No pictures, please. Copy exactly the lines from the one with "<th>مدت زمان</th>" through the final line below.

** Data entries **
-------------------------

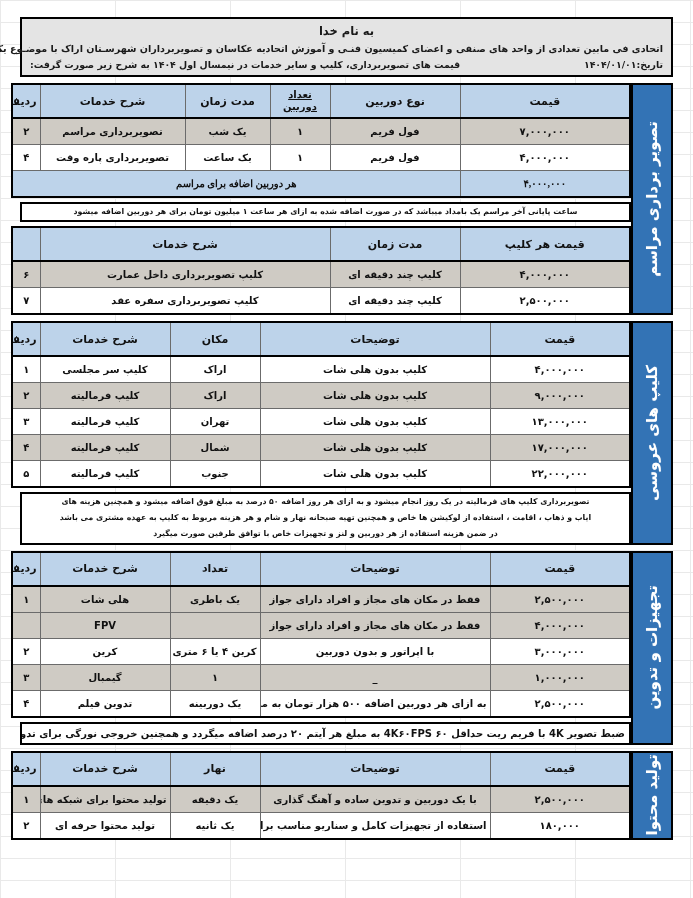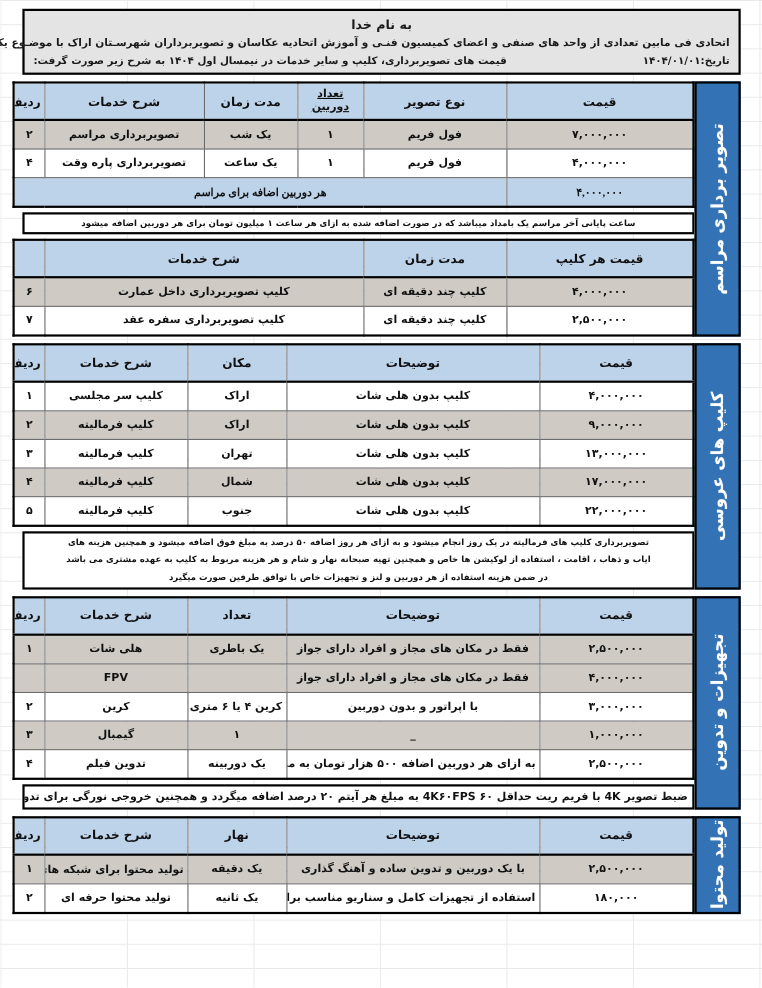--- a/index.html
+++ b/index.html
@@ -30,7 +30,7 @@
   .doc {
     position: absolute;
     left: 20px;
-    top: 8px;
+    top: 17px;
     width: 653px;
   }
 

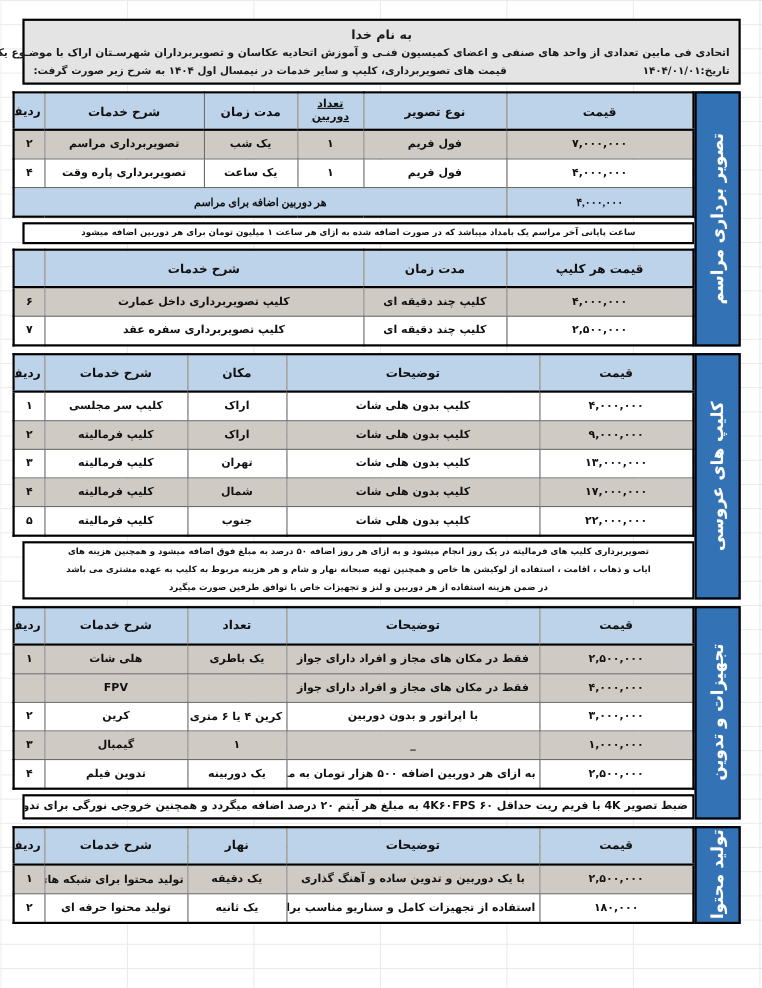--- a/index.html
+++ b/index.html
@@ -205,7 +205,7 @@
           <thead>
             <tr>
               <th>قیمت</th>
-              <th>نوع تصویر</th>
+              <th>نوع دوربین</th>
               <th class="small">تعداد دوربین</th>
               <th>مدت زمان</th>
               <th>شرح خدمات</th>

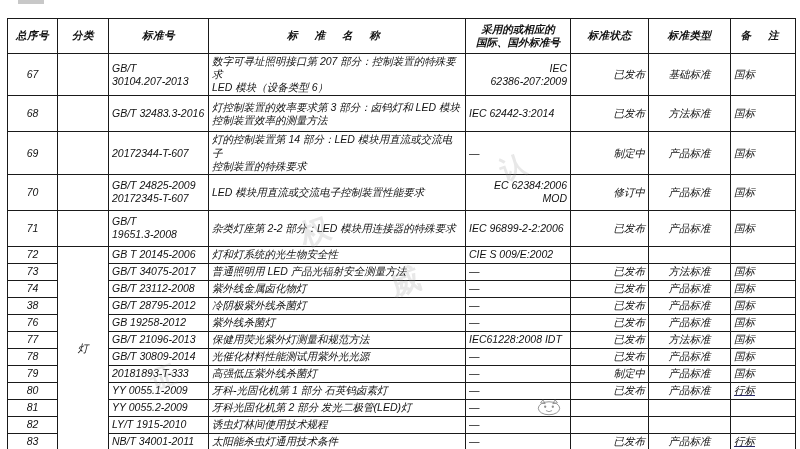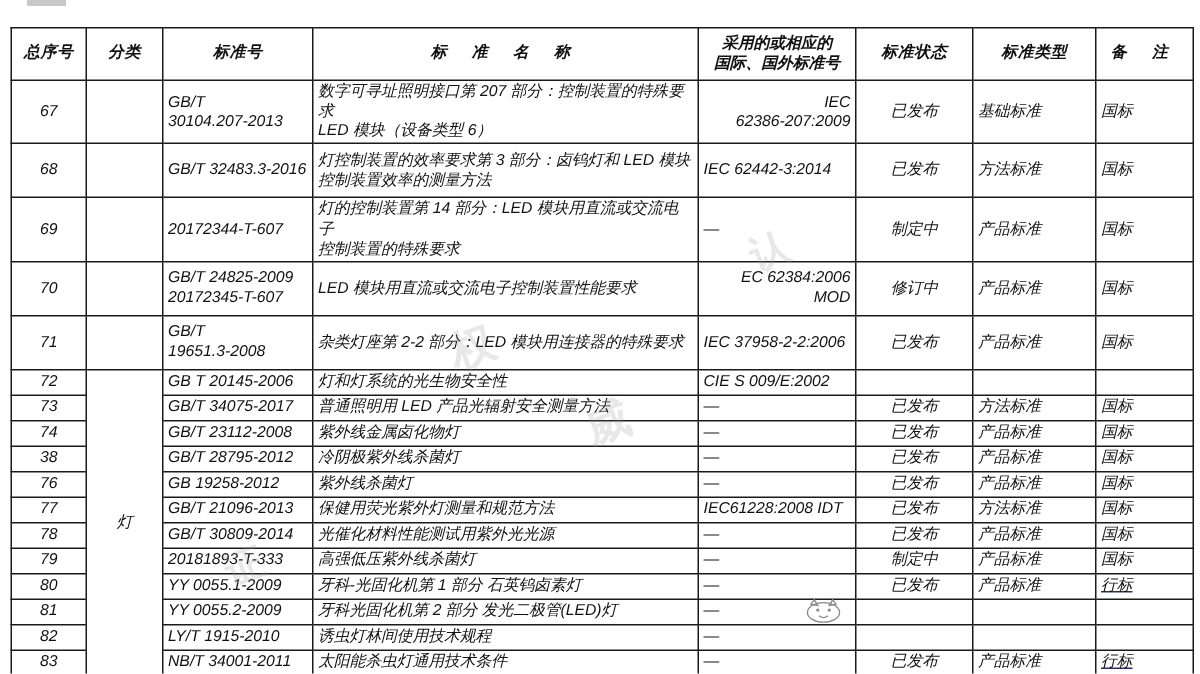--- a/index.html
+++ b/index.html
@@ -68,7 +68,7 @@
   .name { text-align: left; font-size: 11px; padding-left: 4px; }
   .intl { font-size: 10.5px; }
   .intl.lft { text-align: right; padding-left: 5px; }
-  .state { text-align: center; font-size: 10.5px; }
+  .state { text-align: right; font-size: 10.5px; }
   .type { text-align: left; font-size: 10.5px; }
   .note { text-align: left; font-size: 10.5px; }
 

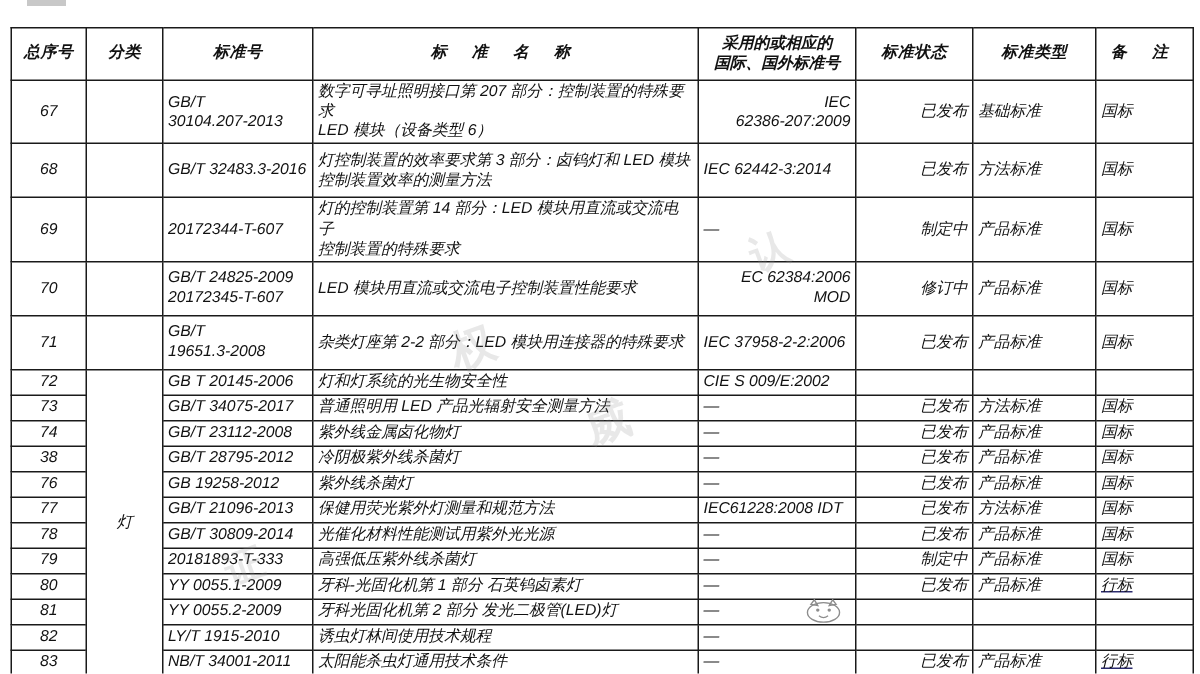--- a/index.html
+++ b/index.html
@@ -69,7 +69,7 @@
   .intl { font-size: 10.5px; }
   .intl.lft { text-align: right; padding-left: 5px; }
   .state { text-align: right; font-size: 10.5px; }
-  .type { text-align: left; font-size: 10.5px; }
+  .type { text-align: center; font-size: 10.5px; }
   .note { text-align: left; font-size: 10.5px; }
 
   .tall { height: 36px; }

-------------------------

** COMPLETED EXERCISE **
               <th>مدت زمان</th>
               <th>شرح خدمات</th>

--- a/index.html
+++ b/index.html
@@ -68,7 +68,7 @@
   .name { text-align: left; font-size: 11px; padding-left: 4px; }
   .intl { font-size: 10.5px; }
   .intl.lft { text-align: right; padding-left: 5px; }
-  .state { text-align: center; font-size: 10.5px; }
+  .state { text-align: right; font-size: 10.5px; }
   .type { text-align: left; font-size: 10.5px; }
   .note { text-align: left; font-size: 10.5px; }
 

--- a/index.html
+++ b/index.html
@@ -69,7 +69,7 @@
   .intl { font-size: 10.5px; }
   .intl.lft { text-align: right; padding-left: 5px; }
   .state { text-align: right; font-size: 10.5px; }
-  .type { text-align: left; font-size: 10.5px; }
+  .type { text-align: center; font-size: 10.5px; }
   .note { text-align: left; font-size: 10.5px; }
 
   .tall { height: 36px; }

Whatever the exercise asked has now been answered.